Прогулки с бесом. Том четвёртый
Шрифт:
– Приблизительно к сентябрю не было стыдно за себя.
– Вот! А высоких "погребных" начальников не бомбили как тебя, повод ослабления запорных колец отсутствовал, не было твоейтренировки. В немыслимых по комфорту подвалах, в немыслимой прочности бетонных погребах с запасом жратвы, вин и вентиляции царственные дураки, предлагали народу разделить с ними страхи "за будущее страны".
– Молчать, а то враги услышат!
– пугали народ?
– Пугали, новизна отсутствует, суть одна, масштабы разные. Честные люди рассказывают, что и у больших людей запорные кольца такие, как и у малых, а потому и ведут себя
У граждан, спасающих жизнь в земляных норах, было три пути:
а) забыть о способности колец закрываться и жить с постоянно открытым,
б) приступать к тряске телом от мысли "ночью опять прилетят и разбомбят к ядрёной матери"!
в) один раз страшно разозлиться на подлую, и, пребывая в беспамятной ярости, есть и такая,, сказать только себе и небу:
– Сволочи проклятые, чтобы вам до аэродрома не добраться!
– и смею уверить любого труса, что после посыла проклятия в сторону гудящих авиационных моторов сфинктеры закрывались! Затягивались весьма прочно! Удивительно и так всё просто! Поверь, читатель: прочность затяжки природного запорного кольца зависела от степени собственного гнева! Если когда-либо доведётся на себе испытать обработку чужими бомбами и не испытывать непроизвольного открывания сфинктера - приходи в ярость!
– никакие неприятные запахи исходить от тебя не будут!
Только сейчас дошло (как долго!), что владелица погреба, где отчаянно воняли в памятную бомбовую ночь, приглашала спасаться соседей с простым объяснением: страшнее смерти одной колотиться в собственном ненадёжном "убожестве" с "вытекающими" последствиями. Человеколюбием и заботой о ближнем в погребене пахло, но царили другие "ароматы". Она не знала русских пословиц и поговорок, но придерживалась: "на миру и смерть красна". Великое чувство интуиция!
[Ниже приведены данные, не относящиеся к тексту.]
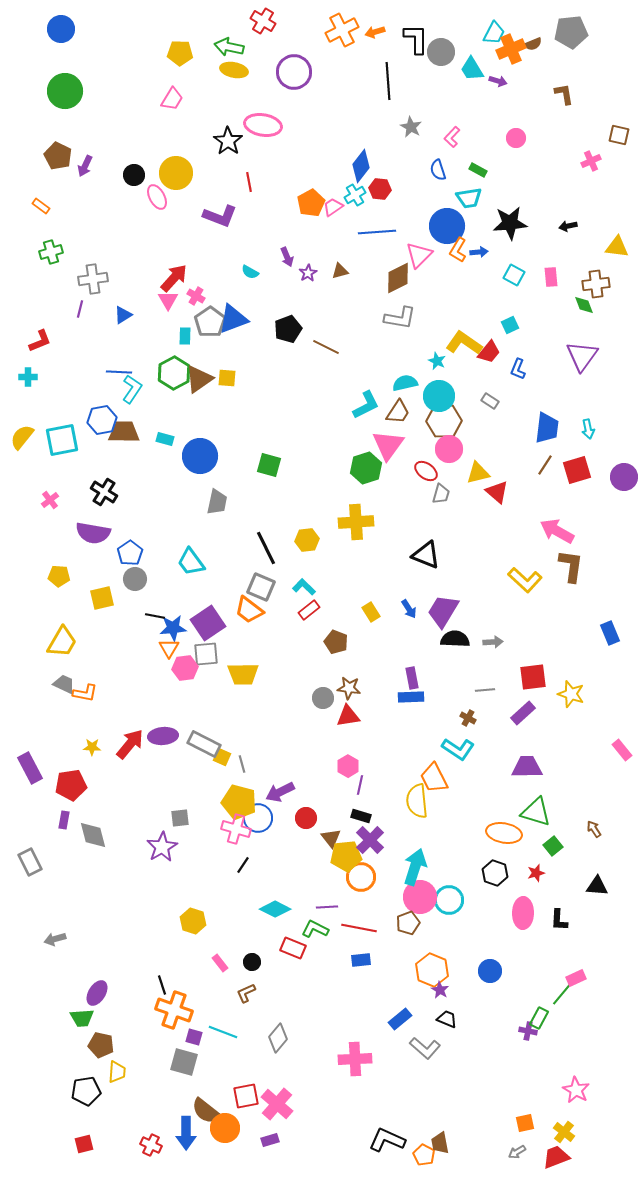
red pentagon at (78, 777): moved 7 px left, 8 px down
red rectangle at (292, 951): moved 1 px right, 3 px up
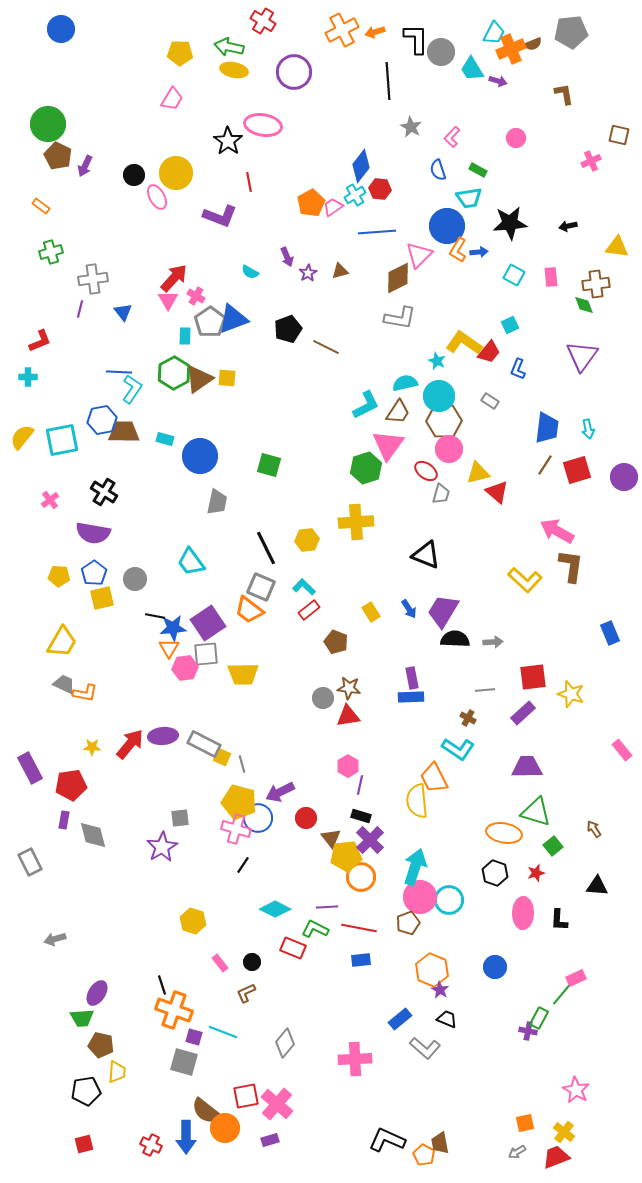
green circle at (65, 91): moved 17 px left, 33 px down
blue triangle at (123, 315): moved 3 px up; rotated 36 degrees counterclockwise
blue pentagon at (130, 553): moved 36 px left, 20 px down
blue circle at (490, 971): moved 5 px right, 4 px up
gray diamond at (278, 1038): moved 7 px right, 5 px down
blue arrow at (186, 1133): moved 4 px down
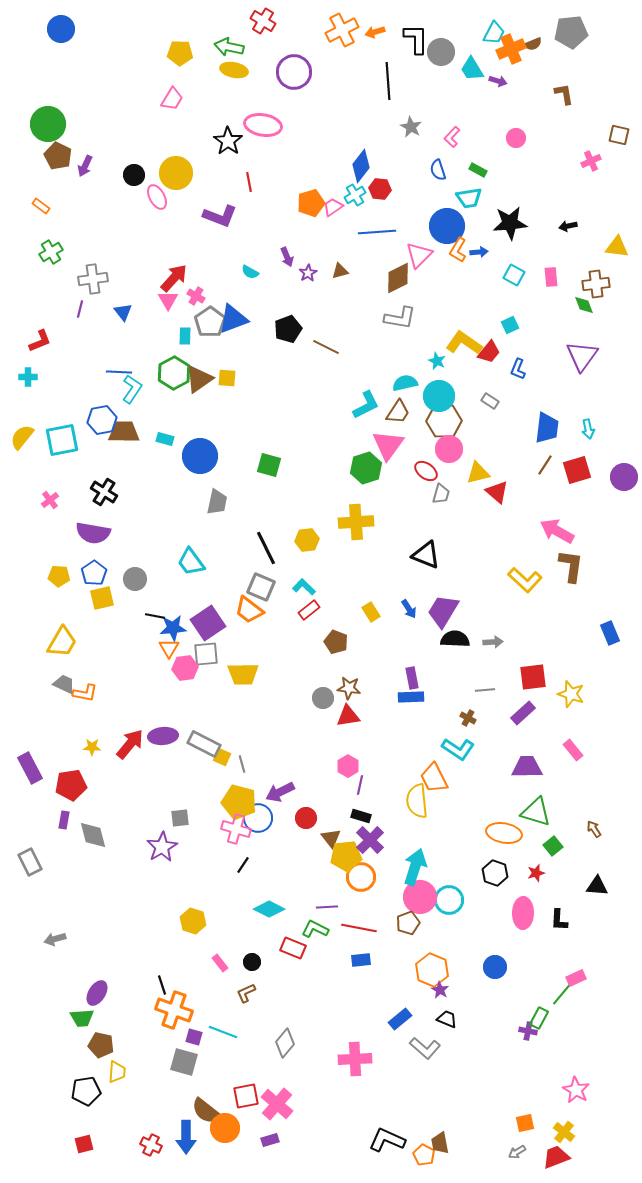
orange pentagon at (311, 203): rotated 12 degrees clockwise
green cross at (51, 252): rotated 15 degrees counterclockwise
pink rectangle at (622, 750): moved 49 px left
cyan diamond at (275, 909): moved 6 px left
Вспоминаю плакат времён начала войны: женщина крепко прижимает ребёнка к груди, а вражеский штык-нож вот-вот проткнёт мать и дитё! По-хорошему, правильно плакат должен выглядеть так: женщина собой закрывает ребёнка полностью, ребёнок угадывается, но не виден А на плакате первым на вражеский штык идёт дитё появление нехорошей мысли: "баба закрывается закрывается ребёнком, обвиняю автора в бесчеловечности с диагнозом: "погребная" болезнь"
Древнюю подвальную истеричку понял взрослым:
"Господь не допустит гибели невинных малюток" авось, с малютками и меня помилует!
– тема защиты матери и малютки беспроигрышная в прошлом, а равно "ныне, присно и во веки веков"
– Аминь.
– Потомки владелицы "бомбоубожества" в новые времена используют детей с целью собственного спасения?
– Используют. Мало кто из вас откажет ребёнку в помощи. Старый плакат врага со штыком призывал спасать женщину-мать и дитя, а из-за плаката торчали уши "совецкого передового строя единственного в мире" "Гуманного и гуланного", пардон, , занесло, не из той оперы нота. А, вспомнил: ещё и "человечный"
Читатель, если ещё какие эпитеты о власти советов вспомнишь - сделай вставку в этом месте, добавь.
– Каждый волен прибавить эпитеты в силу знаний и личных впечатлений
Памятная и единственная "ароматическая", скандальная ночь закрыла доступ матери в спасительный погреб при налёте любой авиации, каким бы страшным и губительным не был налёт: крышку погреба захлопнули перед нашими носами! И правильно: с капитанами кораблей и владельцами ям не ссорятся!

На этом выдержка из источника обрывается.